**Exercise text**.

-------------------------

It seems as though a few more details about how to do figures in R Markdown would be helpful. The executive summary is: put fig_caption: true under pdf_document: in the YAML block at the start of your R markdown files. Control whether a figure floats or not by leaving blank lines on both sides of the R code chunk that creates the figure.

First it might be helpful to add some more details on the knitting process.

  1. R markdown (.Rmd) to markdown (.md): this conversion is carried out by the knitr package, which is turn controlled by the rmarkdown package. knitr is responsible for knitting, running the R code in your code chunks (the triple-backticked ones) and saving the results into an ordinary markdown document that combines the discursive text and your program code and results from the original .Rmd. All the chunk options and details about graphics, etc. are documented on the knitr website. However, some of the complexities of knitr’s options are handled for you by a “wrapper” package, rmarkdown. It is rmarkdown that first processes the “YAML metadata block” at the start of your .Rmd file, the thing that says

    title: My title
    author: Your name here

    Thus you can adjust some knitting parameters with options in this block, as documented on the rmarkdown website. When you click “Knit PDF” in RStudio, rmarkdown is invoked, which in turn runs knitr. You can actually replicate this behavior by using the rmarkdown::render(filename) function yourself. (render then calls knitr::knit().) As the documentation for rmarkdown PDF output tells you, you can adjust some of the final PDF output results in the YAML metadata. For example, you can turn on figure captions with

            fig_caption: true

    You have already been using one pdf_document option, the xelatex: true flag that ensures you can use Unicode characters properly.

  2. markdown (.md) to LaTeX (.tex): this conversion is carried out by pandoc. Unless you set the pdf_document option keep_tex: true, rmarkdown deletes this file when it is done processing. Nonetheless, TeX is the intermediate format that makes the final conversion possible.

-------------------------

**Saved entries**.
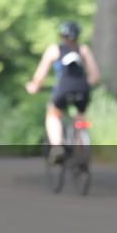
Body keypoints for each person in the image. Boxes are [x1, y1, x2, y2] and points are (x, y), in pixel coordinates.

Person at [26, 21, 100, 165]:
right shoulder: (83, 49)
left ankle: (58, 146)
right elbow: (95, 76)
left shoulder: (55, 50)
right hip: (82, 88)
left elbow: (40, 75)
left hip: (63, 87)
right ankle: (81, 151)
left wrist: (34, 86)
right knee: (80, 117)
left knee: (53, 114)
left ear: (62, 35)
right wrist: (84, 84)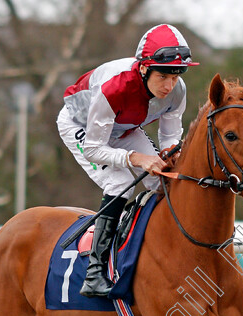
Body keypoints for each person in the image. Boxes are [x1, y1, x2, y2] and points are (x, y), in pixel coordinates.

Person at [57, 24, 198, 297]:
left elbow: (170, 139)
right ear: (144, 68)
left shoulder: (178, 90)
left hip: (123, 128)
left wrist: (172, 156)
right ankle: (94, 272)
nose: (170, 85)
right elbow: (94, 149)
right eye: (163, 76)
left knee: (162, 180)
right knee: (121, 178)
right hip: (82, 127)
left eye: (177, 75)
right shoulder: (115, 87)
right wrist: (136, 158)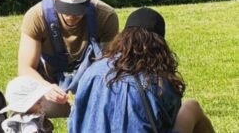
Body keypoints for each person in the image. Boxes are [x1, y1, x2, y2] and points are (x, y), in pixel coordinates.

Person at [69, 8, 215, 133]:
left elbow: (75, 121)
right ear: (159, 45)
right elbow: (168, 121)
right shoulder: (158, 80)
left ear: (123, 37)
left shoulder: (92, 71)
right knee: (192, 107)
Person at [18, 0, 119, 117]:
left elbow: (109, 65)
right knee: (20, 97)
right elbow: (25, 68)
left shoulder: (106, 16)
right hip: (49, 86)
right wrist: (45, 87)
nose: (71, 15)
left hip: (92, 86)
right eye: (65, 8)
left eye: (77, 10)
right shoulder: (36, 16)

-------------------------

**Work task A**.
Summarize the R Markdown text in two sentences.
**Work task B**.
Reproduce everything in the R Markdown text from "It seems as" down to "the knitting process.".

**Answer A**.
The R Markdown text recommends putting fig_caption: true under pdf_document: in the YAML block and controlling whether a figure floats by leaving blank lines on both sides of the chunk that creates it. It explains that knitr, controlled by rmarkdown, turns the .Rmd file into ordinary markdown by running the code chunks, and that pandoc then converts that markdown into an intermediate LaTeX file, which is deleted unless keep_tex: true is set.

**Answer B**.
It seems as though a few more details about how to do figures in R Markdown would be helpful. The executive summary is: put fig_caption: true under pdf_document: in the YAML block at the start of your R markdown files. Control whether a figure floats or not by leaving blank lines on both sides of the R code chunk that creates the figure.

First it might be helpful to add some more details on the knitting process.